Of Garry’s more than 50 books, we’ve selected three must-read classics.

Full Recognition Speech

Delivered by robert goodman
vice-chair of acwa 2018

The Ned Kelly Awards Lifetime Achievement Award is a recognition by the Australian Crime Writers Association of a person’s contribution to the Australian crime scene. It has been awarded to novelists, true crime writers, journalists and publishers.  This year, we are honouring a giant not only of crime fiction but of Australian letters.

Garry Disher’s writing career started back in the early 1980s with short stories and a series of historical text books for schools, the first two of these focusing on bushrangers. More short stories and some adult fiction followed before Disher burst onto the crime genre scene in 1991 with Kickback, the first in his Wyatt series.

Much as Peter Corris had brought the hard boiled gumshoe to Australia and made it something uniquely his own, so too Disher with the anti-hero. Wyatt was a master thief, a man who, despite making a living breaking the law, lived by a series of his own rules. Of course, the anti-hero already lived large in the Australian consciousness – Ned Kelly being an obvious example. So in hindsight it might come as no surprise that a writer who had a masters in history and had written textbooks on Australia’s rogues should build an iconic Australian character around a modern version of the idea. Six Wyatt books followed before Disher decided to give the man a well earned break.

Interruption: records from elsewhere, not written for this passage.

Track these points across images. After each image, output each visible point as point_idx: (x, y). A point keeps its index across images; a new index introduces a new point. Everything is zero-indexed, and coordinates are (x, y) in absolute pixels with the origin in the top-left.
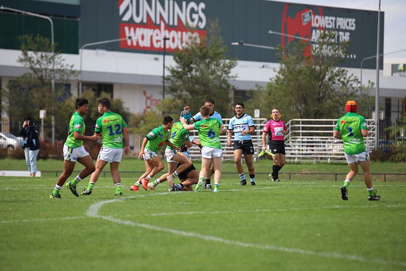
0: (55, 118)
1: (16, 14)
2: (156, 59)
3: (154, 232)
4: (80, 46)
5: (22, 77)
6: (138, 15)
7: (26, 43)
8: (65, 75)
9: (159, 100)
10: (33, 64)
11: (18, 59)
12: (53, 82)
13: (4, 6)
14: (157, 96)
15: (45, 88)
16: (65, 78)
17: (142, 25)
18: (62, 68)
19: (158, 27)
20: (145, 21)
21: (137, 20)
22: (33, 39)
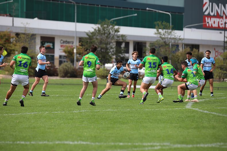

And in 1999 he published The Dragon Man, the first of a highly successful crime series based in the Mornington Peninsula area – an area close to Disher’s heart and also one where Wyatt hangs out between jobs. This series of procedurals focuses on Police detectives Hal Challis and Ellen Destry but they are much much more than that. In this series, Disher spends as much time with his protagonists as he does their colleagues, community members and criminals. He creates a complete, lived in world, and then uses this world to explore and reveal Australian society and culture. The Peninsula Series does what all great crime fiction does – it draws readers in with strong characters and a cracking plot but is also able through this lens to drill down into what makes those characters and their society tick.

Disher himself says on his website that this series is as much about a way of life – Peninsula life, with its extremes of rich and poor, pockets of social distress and rapid development – as crime and punishment.

Chain of Evidence, the fourth in the series won the Ned Kelly Award.

Actually, Garry’s crime fiction is possibly more popular in Germany than it is in Australia. Both Kickback and The Dragon Man won the International category of the Deutscher Krimi Preis the oldest and most prestigious German literary prize for crime fiction

But you can’t keep a good crim down and in 2010 Disher brought Wyatt back in an eponymous reboot which also netted him his second Ned Kelly Award for best fiction. Since then Disher has been back and forth between Challis & Destry and Wyatt, also finding time for the Ned Kelly shortlisted and broadly acclaimed rural crime standalone Bitterwash Road and, more recently, the cold case thriller Under the Cold Bright Lights also shortlisted for this year’s Best Crime Ned. While still only a stand alone, this book has potential new series written all over it.

This is just a quick précis of Disher’s crime output. In those years he has also published a slew of children’s and young adult books and a number of historical and contemporary books that don’t meet any genre definition.

And he is still going strong.

This lifetime achievement award is not in any way to suggest that Garry Disher has given all he has to give to the crime genre. We are fairly sure that there are more stories to tell about Challis and Destry and their colleagues, Wyatt and, possibly, Alan Auhl and his group of strays.

But it does recognise almost thirty years of high quality, unique and quintessentially Australian crime fiction. And that is definitely worth celebrating.